WORK INSTRUCTION: In the data, find each line where the word "phim" appears and list that line.

(Page images and extracted text)
_ _ _
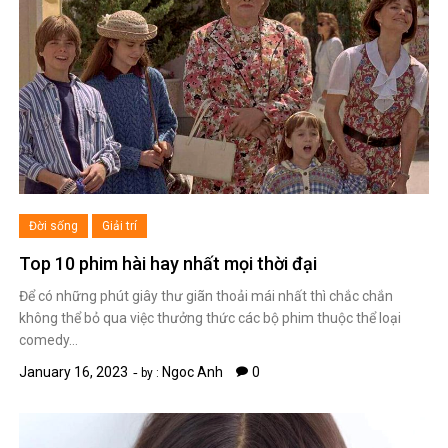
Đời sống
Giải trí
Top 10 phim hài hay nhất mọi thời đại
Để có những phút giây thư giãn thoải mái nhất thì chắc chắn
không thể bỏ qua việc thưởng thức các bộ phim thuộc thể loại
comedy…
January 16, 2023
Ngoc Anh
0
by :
_ _ _
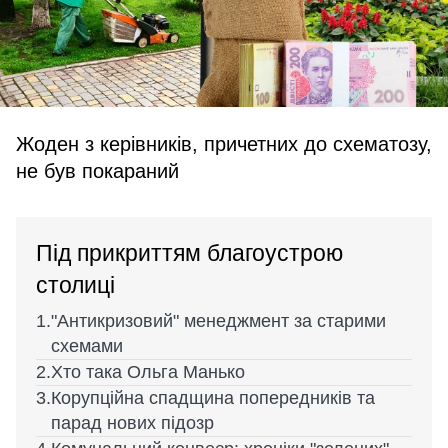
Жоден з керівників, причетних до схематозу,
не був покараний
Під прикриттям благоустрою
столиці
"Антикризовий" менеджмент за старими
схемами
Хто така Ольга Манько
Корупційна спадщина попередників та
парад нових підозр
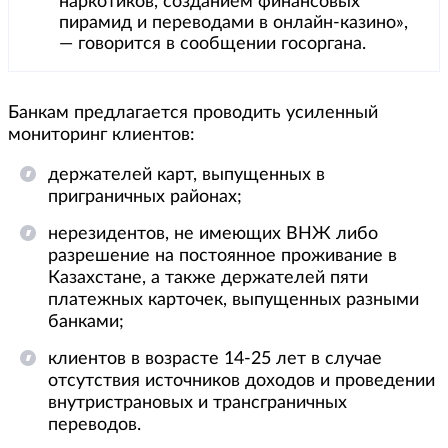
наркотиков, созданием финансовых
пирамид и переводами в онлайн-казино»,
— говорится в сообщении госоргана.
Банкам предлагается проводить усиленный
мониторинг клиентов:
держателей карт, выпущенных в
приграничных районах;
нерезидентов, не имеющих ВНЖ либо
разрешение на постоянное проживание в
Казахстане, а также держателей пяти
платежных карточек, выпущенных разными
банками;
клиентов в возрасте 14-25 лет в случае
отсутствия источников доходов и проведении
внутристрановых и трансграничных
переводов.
_ _ _
TASK RESULT:
Top 10 phim hài hay nhất mọi thời đại
không thể bỏ qua việc thưởng thức các bộ phim thuộc thể loại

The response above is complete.